Any suggestions on how to respond? I don’t have time this week to write a detailed rebuttal, but I’d be happy to link and promote anything that others write.
(Not a solution, but a general observation about people who engage in bashing EA.)
The “dot connectors” will always connect the dots, infer or invent nefarious motivations, and try to bucket you as they like. The problem is that you can’t neatly map EAs onto the political spectrum—yes, there are dominant trends, but the variance in views is sufficiently high that commentators have genuinely no clue where EAs belong. This makes sense because most major movements in history have been political ones, so when assessing EA, most people pull out their internal political philosophy detector and you end up with a mess like the chart below!
But EA is a moral philosophy movement, and the chain of thinking is genuinely different. Instead of thinking how to organize society and labor, EAs unanimously agree on beneficentrism and deal with questions like, “What morally matters? To what degree? Which interventions are most effective? How do you even assess what is most effective?” When you organize a movement around these set of questions, you end up with:
Some people who want to automate software engineering, some who want to pause it entirely, and others who think we should defensively accelerate progress
At least two frontier AI labs: let’s not forget OpenAI received $30 million in philanthropic money during its inception!
Some EAs who think that AI will be a big deal for {their cause area}, others who are skeptical of the whole AI bundle
Some EAs passionately dislike AI writing, some are fine with methodical use of AI in writing, and some are even more liberal about it
One particular EA who is the loudest voice combatting the data center water usage myth
(At least) one person from the EA-sphere who has large holdings in AI infrastructure
And conservative AI Safetyists like you and liberal long timeline accelerationists like me
I don’t know what the best solution for combatting EA bashing is, but spreading the idea that EA is more politically and intellectually diverse than people think should help.

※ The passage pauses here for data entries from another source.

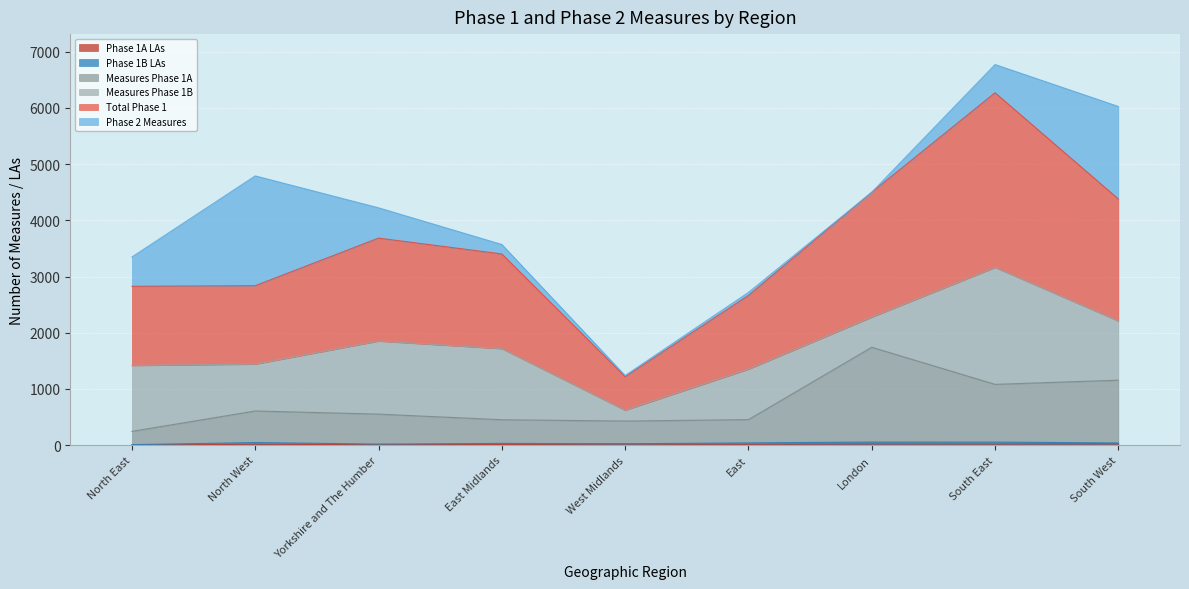

How many data points does each series have?

9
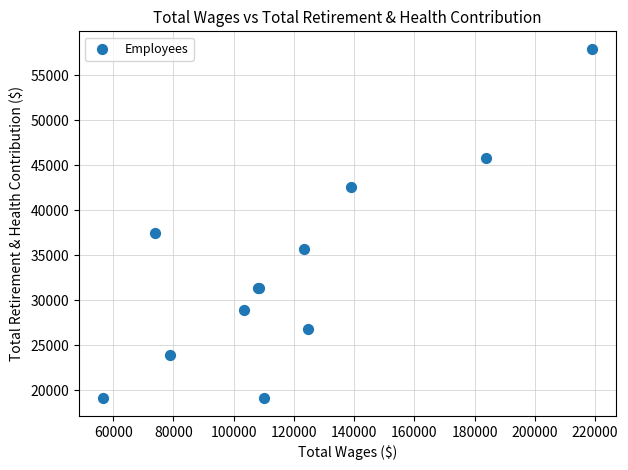

What Y value in the scatter plot is closest to 38512?

37422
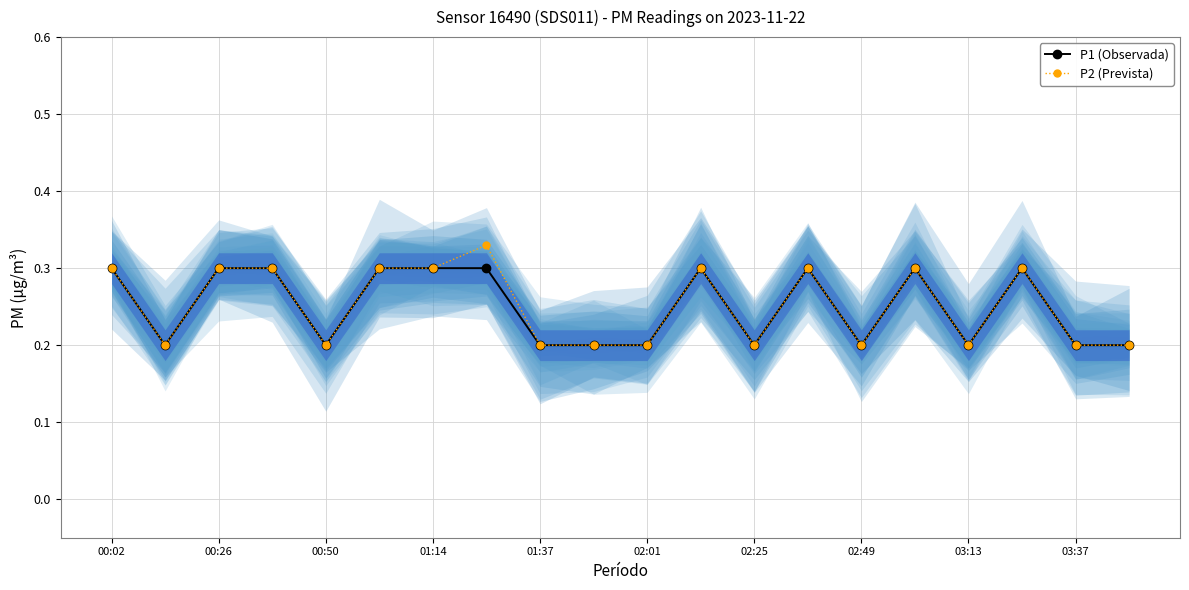

True or false: P1 (Observada) has more than 2 points higher than both neighbors.

True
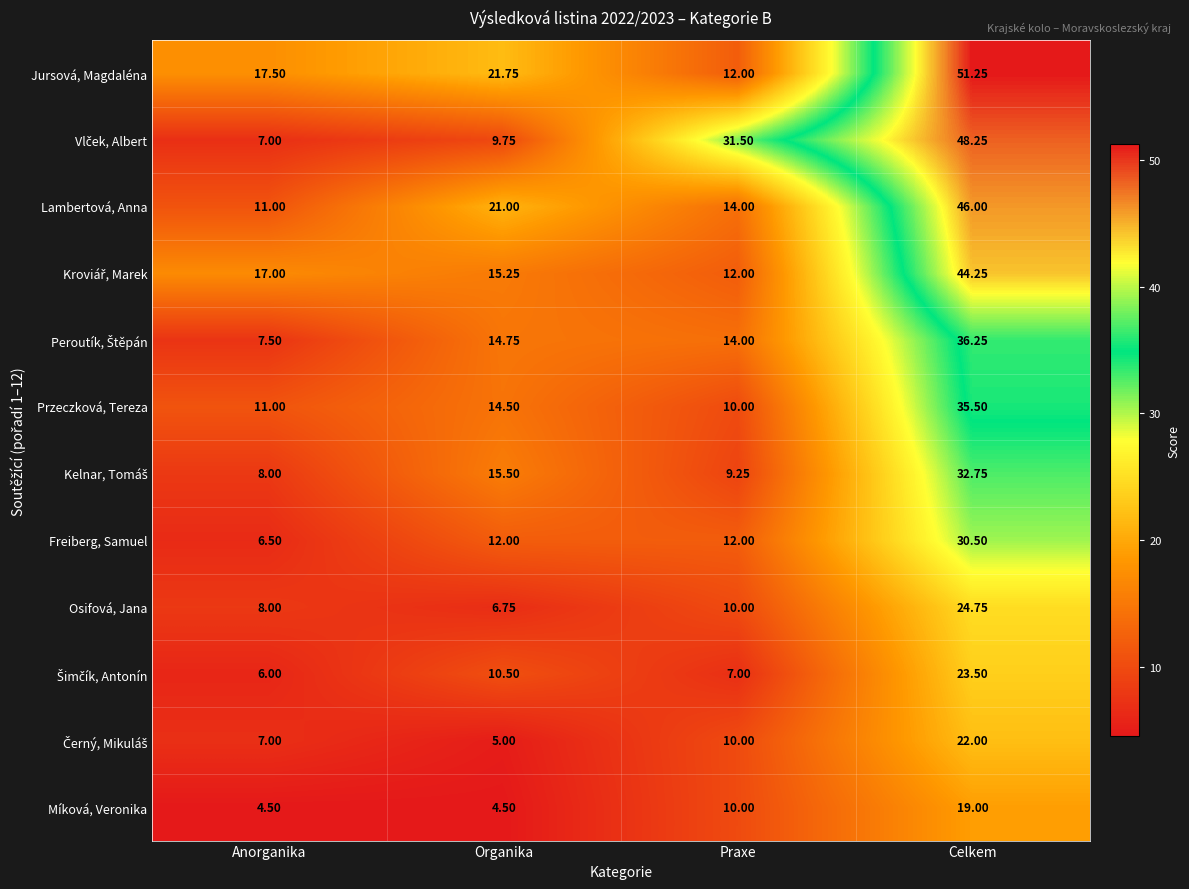

List the labels in order of Osifová, Jana value, smallest first.

Organika, Anorganika, Praxe, Celkem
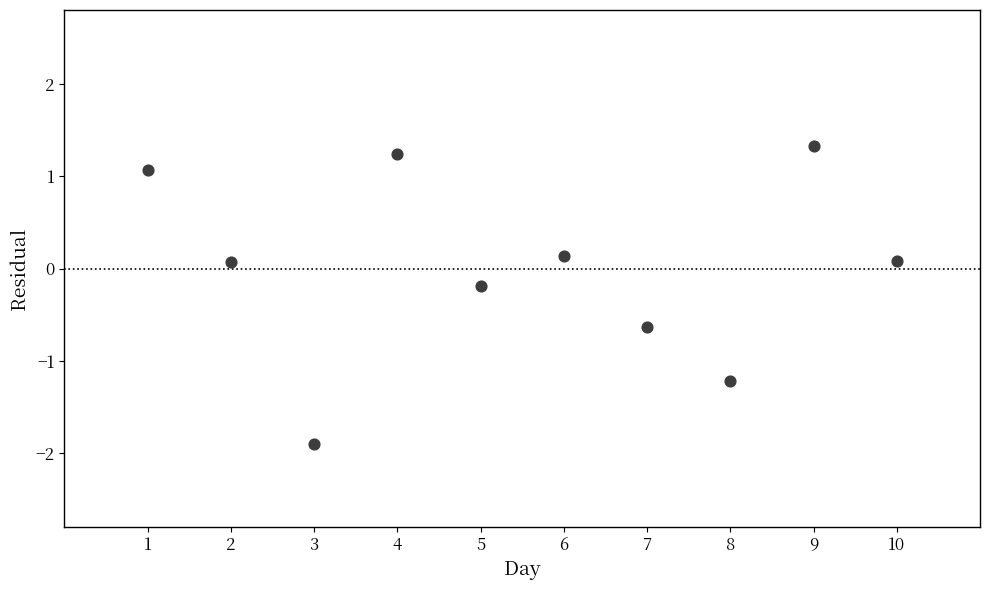

What is the range of X values (max minus min)?

9.0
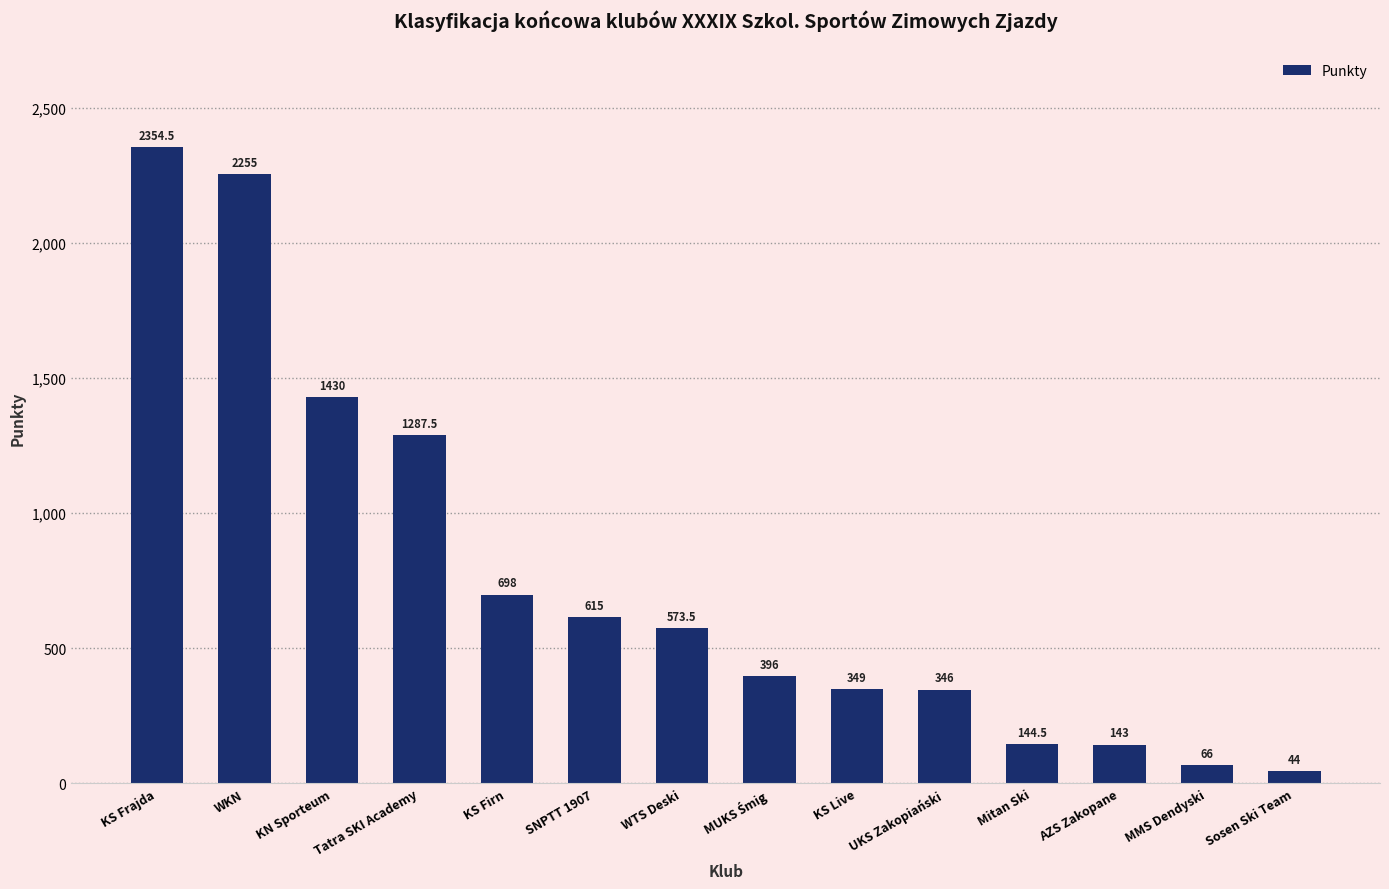

At which label does the data first exceed 573?

KS Frajda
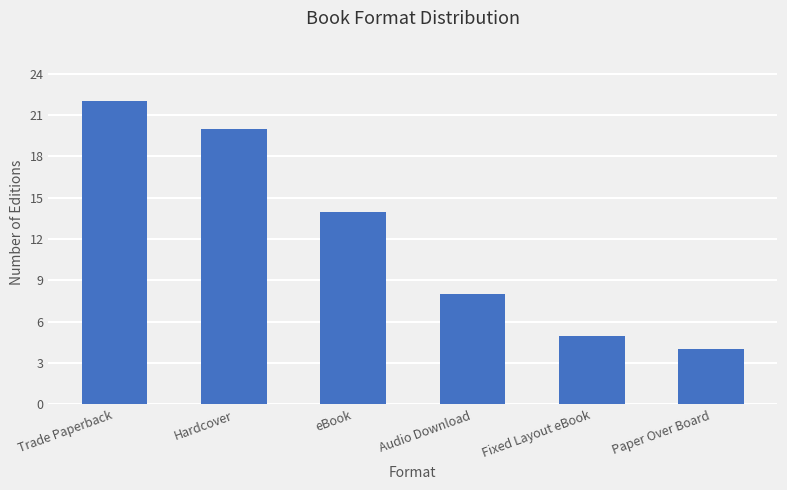

What is the label of the 4th bar from the left?

Audio Download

This is a slow-burn solution, but the most effective support and rebuttals will come from people who aren’t EAs, but are just fair/principled, and have had enough exposure to EA to know when attacks are unfair. E.g. See Dean Ball this week. So the more surface area EAs can create with those sorts of people, the better the position EA is in. For example, I think Andy Masley’s datacenter water use posts created a lot of surface ara with such people and has been better for the EA ‘brand’ than any specific rebuttal.
(A part of this strategy involves, as a general principle, “behave with as much dignity, integrity and fairness as possible, even when others aren’t). (Admittedly my own responses usually involve gently poking fun, but I do try to stay good natured).
I think we could use a documentary series where we just go follow around orgs or individual EAs for a couple days and see how they talk, live and act. It would be pretty cheap at the very least.